News & Publications

Being Prepared for a Disaster- Winter Edition

Feb 16, 2015

As I write, I’m been home bound for 2 days now under 10 inches of snow. I live in Kentucky and we only get this much snow once decade. It’s times like these that make me think of those patients who cannot get to dialysis or just ran out of insulin the night before the snow storm. Are your patients prepared for times like these? It happens so infrequent that we can just get caught up in our usual curriculum or teaching points that we may not remember to engage in dialogue about the “what ifs”. What if you lost power for a few days? What if you were snowed in for several days? What if you had to evacuate your home?

We care so deeply about our patients that I would hate for you to have to be bundled up at home worrying if Mrs. Smith has enough medication or if Mr. Stevens has anyone to check on him.

The Kentucky Diabetes Prevention and Control Program has a section of their main page if you scroll all the way down called “Being Prepared for a Disaster”. I believe it was around the hurricane Katrina time that several of my colleagues put these resources together. Several of the items pertain to winter emergencies as well. There is even a PowerPoint that you are welcome to download and use in teaching.

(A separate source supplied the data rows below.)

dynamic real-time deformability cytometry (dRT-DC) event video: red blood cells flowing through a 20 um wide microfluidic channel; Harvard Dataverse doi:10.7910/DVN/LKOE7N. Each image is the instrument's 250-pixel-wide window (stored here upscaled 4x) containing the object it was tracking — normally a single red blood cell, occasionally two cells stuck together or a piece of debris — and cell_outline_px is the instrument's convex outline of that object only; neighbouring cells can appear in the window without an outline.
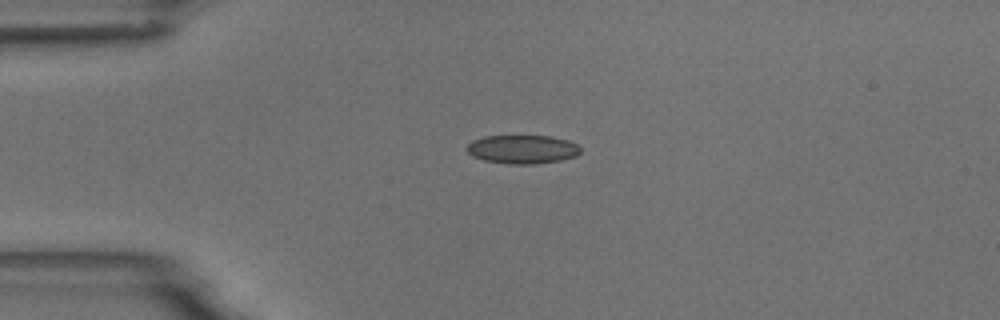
{"species": "common noctule bat (a hibernating species)", "species_latin": "Nyctalus noctula", "temperature_condition": "room temperature", "stored_images_in_passage": 1, "camera_frame_rate_fps": 3000, "um_per_image_px": 0.085, "animal": {"sex": "male", "body_mass_g": 18.8}, "frame": {"image": 1, "passage_image": 1, "time_ms": 0.0, "image_size_px": [1000, 320], "cell_outline_px": [[580, 152], [576, 156], [560, 160], [536, 164], [508, 164], [484, 160], [472, 156], [464, 148], [472, 140], [484, 136], [552, 136], [568, 140], [576, 144], [580, 148]], "centroid_in_image_um": [44.38, 12.69], "position_along_channel_um": 40.6, "area_um2": 19.07}}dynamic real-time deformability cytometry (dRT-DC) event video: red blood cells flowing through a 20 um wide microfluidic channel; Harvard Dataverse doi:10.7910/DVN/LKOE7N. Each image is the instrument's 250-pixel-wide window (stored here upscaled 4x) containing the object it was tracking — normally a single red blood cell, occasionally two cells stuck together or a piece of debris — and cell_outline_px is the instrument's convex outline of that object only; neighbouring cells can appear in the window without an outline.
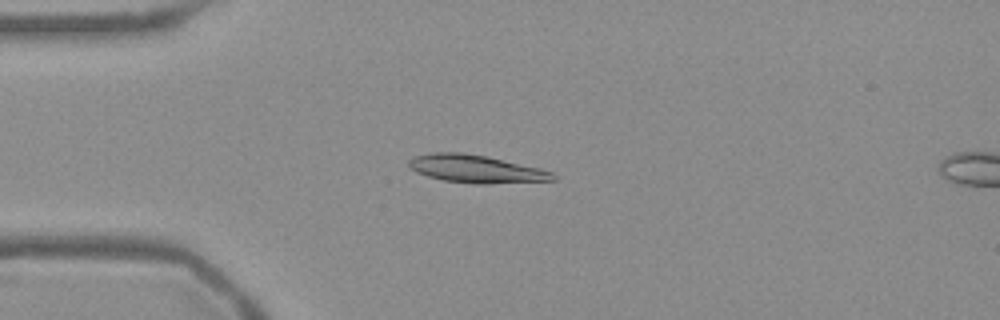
{"species": "Egyptian fruit bat (a non-hibernating species)", "species_latin": "Rousettus aegyptiacus", "temperature_condition": "warm", "stored_images_in_passage": 44, "camera_frame_rate_fps": 3000, "um_per_image_px": 0.085, "frame": {"image": 1, "passage_image": 4, "time_ms": 1.0, "image_size_px": [1000, 320], "cell_outline_px": [[556, 180], [488, 184], [476, 184], [444, 180], [428, 176], [416, 172], [408, 168], [408, 160], [412, 156], [432, 152], [464, 152], [488, 156], [540, 168], [552, 172], [556, 176]], "centroid_in_image_um": [40.43, 14.34], "position_along_channel_um": 44.6, "area_um2": 23.64}}
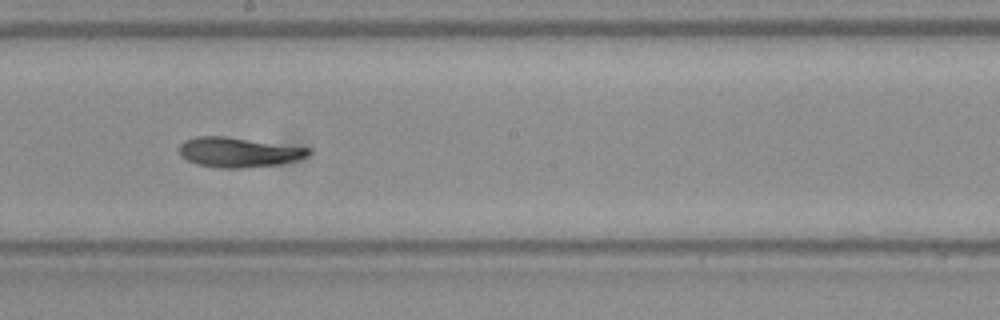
{"frame": {"image": 2, "passage_image": 20, "time_ms": 6.333, "image_size_px": [1000, 320], "cell_outline_px": [[312, 152], [308, 156], [296, 160], [280, 164], [240, 168], [220, 168], [196, 164], [180, 156], [180, 144], [184, 140], [196, 136], [224, 136], [312, 148]], "centroid_in_image_um": [20.28, 12.94], "position_along_channel_um": 227.9, "area_um2": 22.54}}
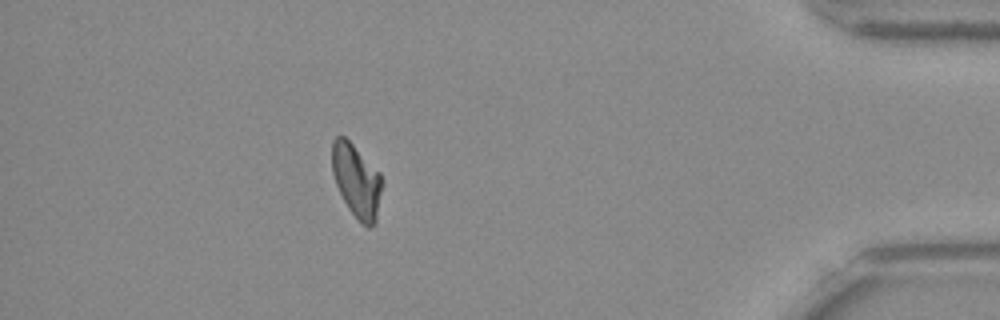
{"frame": {"image": 3, "passage_image": 38, "time_ms": 12.333, "image_size_px": [1000, 320], "cell_outline_px": [[384, 180], [376, 224], [368, 228], [348, 208], [336, 184], [332, 172], [332, 140], [336, 136], [344, 136], [380, 172]], "centroid_in_image_um": [30.34, 15.36], "position_along_channel_um": 404.9, "area_um2": 21.39}, "authors_computed_cell_mechanics": {"area_um2": 22.2241, "velocity_mm_per_s": 3.7822, "shape_relaxation_time_tau1_ms": 4.8656, "shape_relaxation_time_tau2_ms": 6.6007, "deformation_change_tau1": 0.1382, "deformation_change_tau2": 0.0856}}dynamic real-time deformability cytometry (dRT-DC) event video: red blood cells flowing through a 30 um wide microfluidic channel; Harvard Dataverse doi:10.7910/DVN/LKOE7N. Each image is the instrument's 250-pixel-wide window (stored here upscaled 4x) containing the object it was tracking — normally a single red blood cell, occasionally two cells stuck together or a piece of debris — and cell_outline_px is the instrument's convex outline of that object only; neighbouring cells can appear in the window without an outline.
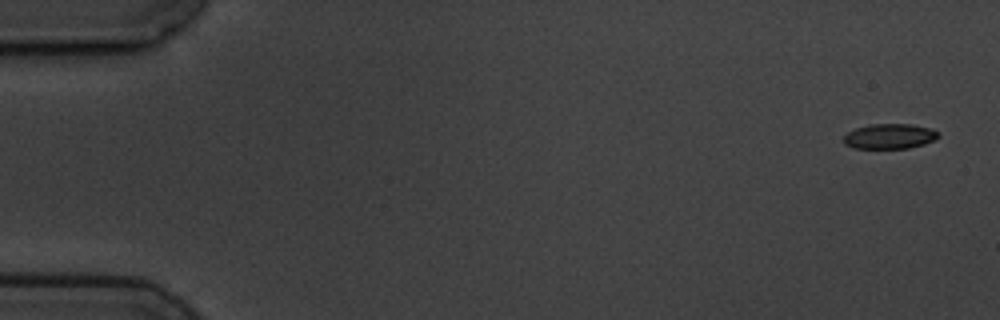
{"species": "common noctule bat (a hibernating species)", "species_latin": "Nyctalus noctula", "temperature_condition": "cold", "stored_images_in_passage": 6, "camera_frame_rate_fps": 3000, "um_per_image_px": 0.085, "animal": {"sex": "male", "body_mass_g": 19.5, "forearm_length_mm": 54.6}, "frame": {"image": 1, "passage_image": 1, "time_ms": 0.0, "image_size_px": [1000, 320], "cell_outline_px": [[940, 136], [936, 140], [924, 144], [908, 148], [856, 148], [844, 144], [844, 136], [848, 132], [856, 128], [872, 124], [912, 124], [928, 128], [940, 132]], "centroid_in_image_um": [75.65, 11.58], "position_along_channel_um": 9.3, "area_um2": 13.81}}
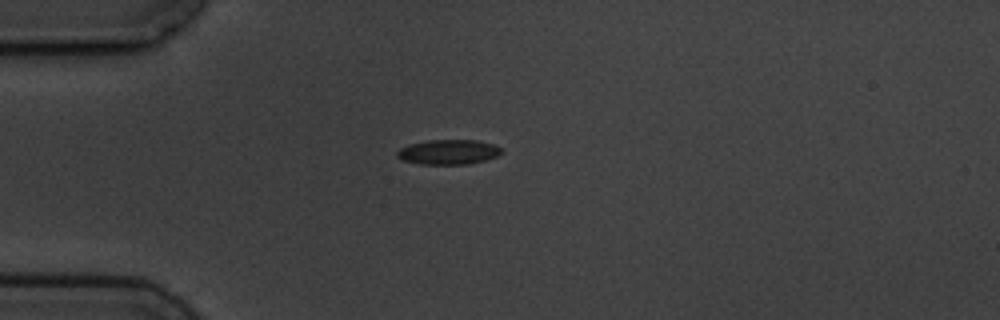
{"frame": {"image": 2, "passage_image": 4, "time_ms": 4.333, "image_size_px": [1000, 320], "cell_outline_px": [[500, 152], [496, 156], [484, 160], [468, 164], [420, 164], [404, 160], [396, 156], [396, 152], [400, 148], [408, 144], [428, 140], [476, 140], [492, 144], [500, 148]], "centroid_in_image_um": [38.06, 12.91], "position_along_channel_um": 46.9, "area_um2": 14.91}}
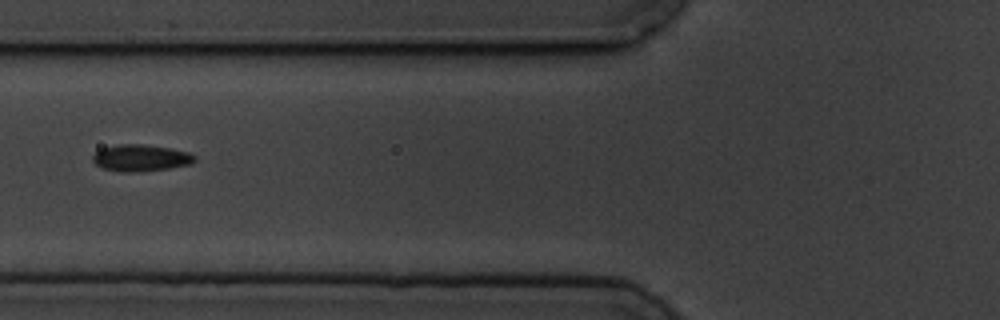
{"frame": {"image": 3, "passage_image": 6, "time_ms": 6.667, "image_size_px": [1000, 320], "cell_outline_px": [[196, 160], [192, 164], [168, 168], [132, 172], [124, 172], [104, 168], [96, 164], [92, 160], [92, 156], [100, 148], [116, 144], [140, 144], [168, 148], [188, 152], [196, 156]], "centroid_in_image_um": [11.95, 13.41], "position_along_channel_um": 113.8, "area_um2": 15.72}}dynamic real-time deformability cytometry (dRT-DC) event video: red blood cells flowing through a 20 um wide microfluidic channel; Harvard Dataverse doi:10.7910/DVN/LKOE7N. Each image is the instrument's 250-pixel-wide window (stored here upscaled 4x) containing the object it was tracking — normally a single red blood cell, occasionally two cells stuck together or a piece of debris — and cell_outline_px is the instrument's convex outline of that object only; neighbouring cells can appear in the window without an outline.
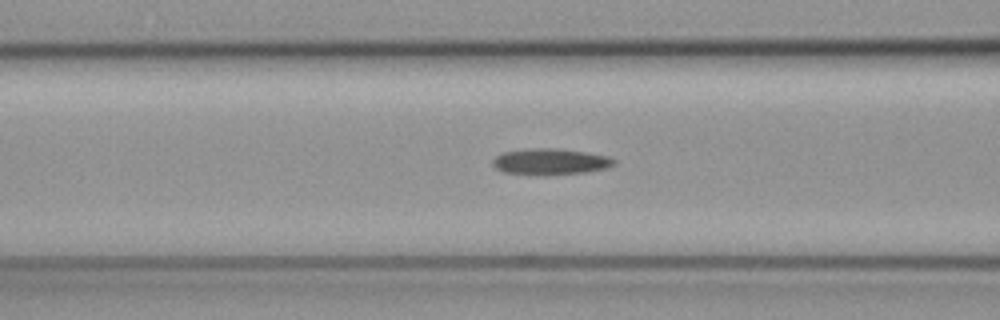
{"species": "common noctule bat (a hibernating species)", "species_latin": "Nyctalus noctula", "temperature_condition": "cold", "stored_images_in_passage": 31, "camera_frame_rate_fps": 3000, "um_per_image_px": 0.085, "animal": {"sex": "female", "body_mass_g": 19.3, "forearm_length_mm": 54.1}, "frame": {"image": 1, "passage_image": 5, "time_ms": 1.333, "image_size_px": [1000, 320], "cell_outline_px": [[616, 164], [608, 168], [584, 172], [504, 172], [496, 168], [492, 164], [492, 160], [496, 156], [504, 152], [536, 148], [556, 148], [584, 152], [608, 156], [616, 160]], "centroid_in_image_um": [46.84, 13.69], "position_along_channel_um": 119.8, "area_um2": 17.4}}
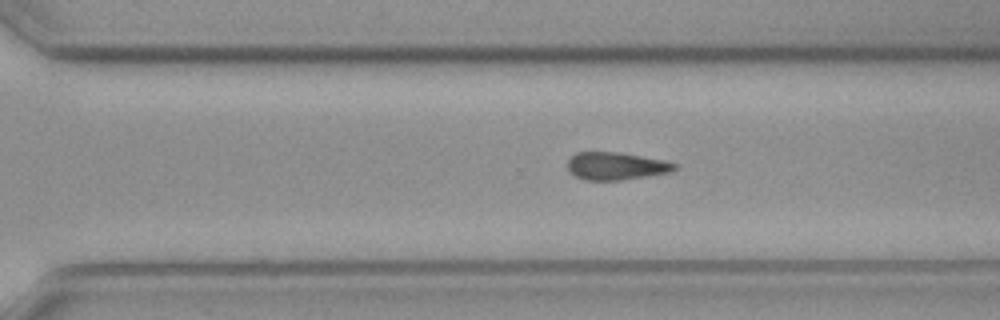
{"frame": {"image": 2, "passage_image": 21, "time_ms": 6.667, "image_size_px": [1000, 320], "cell_outline_px": [[676, 168], [672, 172], [620, 180], [584, 180], [568, 172], [568, 160], [576, 152], [616, 152], [664, 160], [676, 164]], "centroid_in_image_um": [52.33, 14.12], "position_along_channel_um": 318.3, "area_um2": 17.11}}
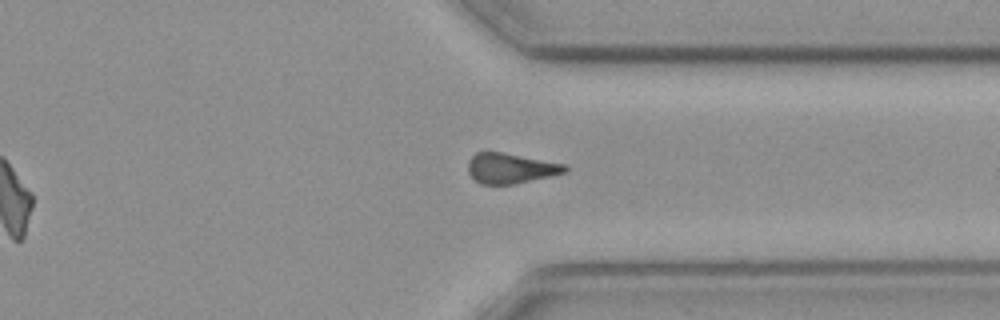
{"frame": {"image": 3, "passage_image": 25, "time_ms": 8.0, "image_size_px": [1000, 320], "cell_outline_px": [[568, 172], [512, 184], [480, 184], [468, 172], [468, 160], [476, 152], [500, 152], [568, 164]], "centroid_in_image_um": [43.42, 14.3], "position_along_channel_um": 368.0, "area_um2": 16.99}, "authors_computed_cell_mechanics": {"area_um2": 17.5134, "velocity_mm_per_s": 3.7248, "shape_relaxation_time_tau1_ms": null, "shape_relaxation_time_tau2_ms": 2.2322, "deformation_change_tau1": null, "deformation_change_tau2": 0.105}}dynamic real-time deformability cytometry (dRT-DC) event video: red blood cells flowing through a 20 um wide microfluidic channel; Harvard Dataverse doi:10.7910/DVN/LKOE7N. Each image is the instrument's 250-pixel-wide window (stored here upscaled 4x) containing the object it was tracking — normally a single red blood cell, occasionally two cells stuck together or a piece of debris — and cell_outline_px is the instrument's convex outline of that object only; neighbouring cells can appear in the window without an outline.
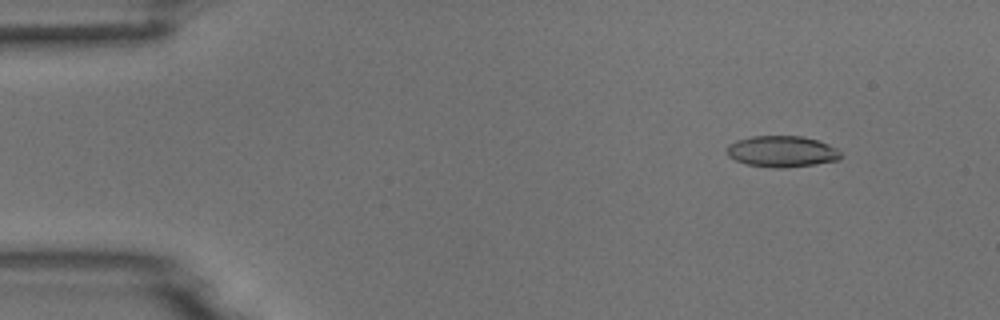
{"species": "common noctule bat (a hibernating species)", "species_latin": "Nyctalus noctula", "temperature_condition": "room temperature", "stored_images_in_passage": 4, "camera_frame_rate_fps": 3000, "um_per_image_px": 0.085, "animal": {"sex": "male", "body_mass_g": 18.8}, "frame": {"image": 1, "passage_image": 2, "time_ms": 0.333, "image_size_px": [1000, 320], "cell_outline_px": [[840, 160], [816, 164], [784, 168], [772, 168], [748, 164], [736, 160], [728, 156], [728, 144], [736, 140], [752, 136], [804, 136], [828, 144], [836, 148], [840, 152]], "centroid_in_image_um": [66.47, 12.87], "position_along_channel_um": 18.5, "area_um2": 20.69}}
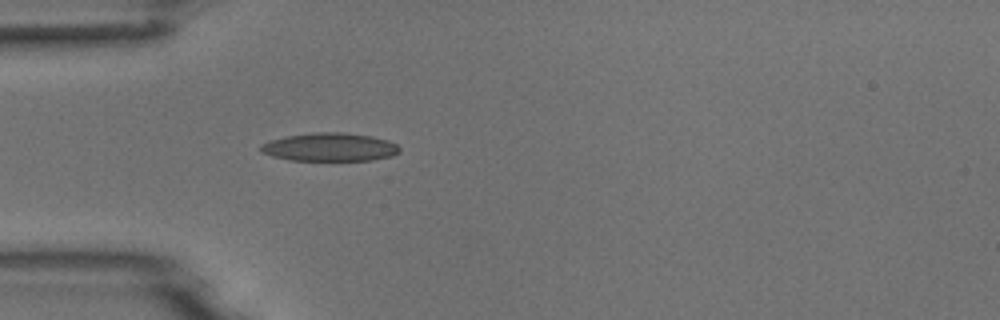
{"frame": {"image": 2, "passage_image": 4, "time_ms": 1.0, "image_size_px": [1000, 320], "cell_outline_px": [[400, 152], [392, 156], [372, 160], [288, 160], [272, 156], [260, 152], [260, 144], [272, 140], [288, 136], [312, 132], [344, 132], [372, 136], [388, 140], [396, 144], [400, 148]], "centroid_in_image_um": [28.04, 12.5], "position_along_channel_um": 57.0, "area_um2": 22.95}}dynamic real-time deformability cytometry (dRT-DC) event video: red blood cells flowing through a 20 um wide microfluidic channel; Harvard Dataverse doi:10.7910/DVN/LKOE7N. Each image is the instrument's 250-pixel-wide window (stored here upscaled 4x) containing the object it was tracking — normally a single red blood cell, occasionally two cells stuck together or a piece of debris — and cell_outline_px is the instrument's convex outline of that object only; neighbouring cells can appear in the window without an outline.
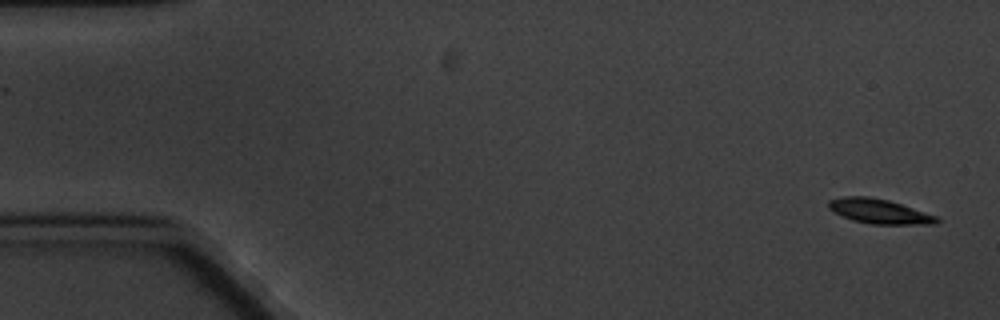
{"species": "common noctule bat (a hibernating species)", "species_latin": "Nyctalus noctula", "temperature_condition": "cold", "stored_images_in_passage": 5, "camera_frame_rate_fps": 3000, "um_per_image_px": 0.085, "animal": {"sex": "male", "body_mass_g": 20.1, "forearm_length_mm": 53.5}, "frame": {"image": 1, "passage_image": 1, "time_ms": 0.0, "image_size_px": [1000, 320], "cell_outline_px": [[940, 220], [936, 224], [872, 224], [852, 220], [828, 208], [828, 200], [844, 196], [868, 196], [888, 200], [936, 216]], "centroid_in_image_um": [74.72, 17.96], "position_along_channel_um": 10.3, "area_um2": 15.26}}
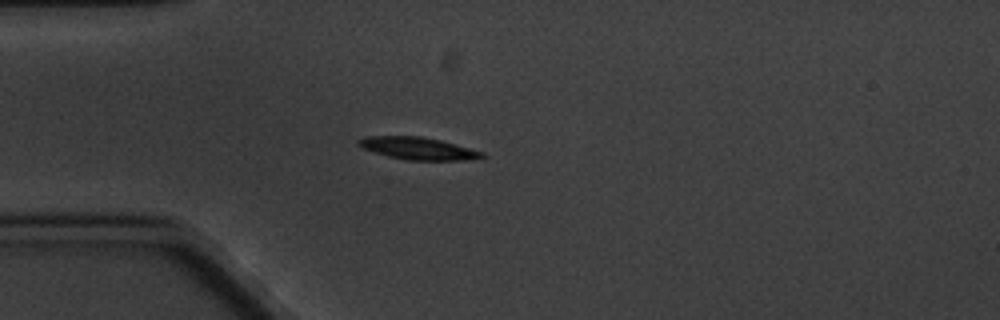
{"frame": {"image": 2, "passage_image": 5, "time_ms": 4.667, "image_size_px": [1000, 320], "cell_outline_px": [[484, 156], [460, 160], [408, 160], [388, 156], [364, 148], [356, 144], [356, 140], [364, 136], [420, 136], [440, 140], [484, 152]], "centroid_in_image_um": [35.46, 12.6], "position_along_channel_um": 49.5, "area_um2": 15.78}}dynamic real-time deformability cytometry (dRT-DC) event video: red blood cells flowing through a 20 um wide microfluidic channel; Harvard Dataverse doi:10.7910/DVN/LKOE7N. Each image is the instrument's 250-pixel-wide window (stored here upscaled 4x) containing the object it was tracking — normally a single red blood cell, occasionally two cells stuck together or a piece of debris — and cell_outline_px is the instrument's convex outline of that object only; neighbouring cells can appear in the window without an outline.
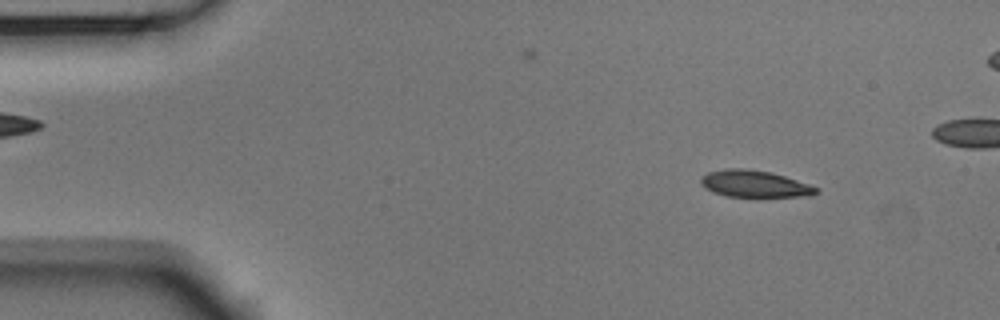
{"species": "Egyptian fruit bat (a non-hibernating species)", "species_latin": "Rousettus aegyptiacus", "temperature_condition": "room temperature", "stored_images_in_passage": 54, "camera_frame_rate_fps": 3000, "um_per_image_px": 0.085, "animal": {"sex": "male"}, "frame": {"image": 1, "passage_image": 6, "time_ms": 1.667, "image_size_px": [1000, 320], "cell_outline_px": [[820, 192], [812, 196], [728, 196], [712, 192], [704, 188], [700, 184], [700, 180], [708, 172], [728, 168], [744, 168], [768, 172], [784, 176], [808, 184], [816, 188]], "centroid_in_image_um": [64.11, 15.63], "position_along_channel_um": 20.9, "area_um2": 17.74}}
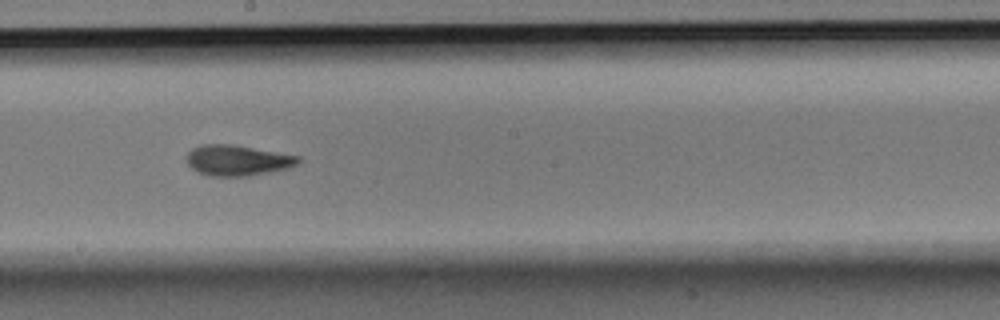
{"frame": {"image": 2, "passage_image": 29, "time_ms": 9.333, "image_size_px": [1000, 320], "cell_outline_px": [[300, 160], [296, 164], [288, 168], [248, 176], [212, 176], [200, 172], [192, 168], [188, 164], [188, 152], [192, 148], [204, 144], [232, 144], [300, 156]], "centroid_in_image_um": [20.19, 13.62], "position_along_channel_um": 228.0, "area_um2": 19.65}}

For winter related challenges, talk with your patients and have a pen in hand to help them write up a plan in case they are snowed in:


-Do you have enough medication and supplies? For example: blood glucose monitoring supplies, insulin syringes, or an extra battery for your pump and monitor.

-Who can you contact in case of emergency? Several of our elderly patients may not have family nearby. When they know something like an ice storm is coming their way, have them call someone and tell them to check in on them every day.

-Do you have enough water and non-perishable food items that could last you for up to 2 weeks?

-Do you have a glucagon emergency kit?

-Do you have non-perishable foods to treat hypoglycemia?

In our county, we have a “Winter Care Program” that was activated where you can call and have the Sheriff’s office take patients to critical medical appointments, provide transportation for hospital and nursing home workers, and also have them check on elderly relatives or loved ones living alone.

What other tips do you have for discussing winter storm preparedness with your patients?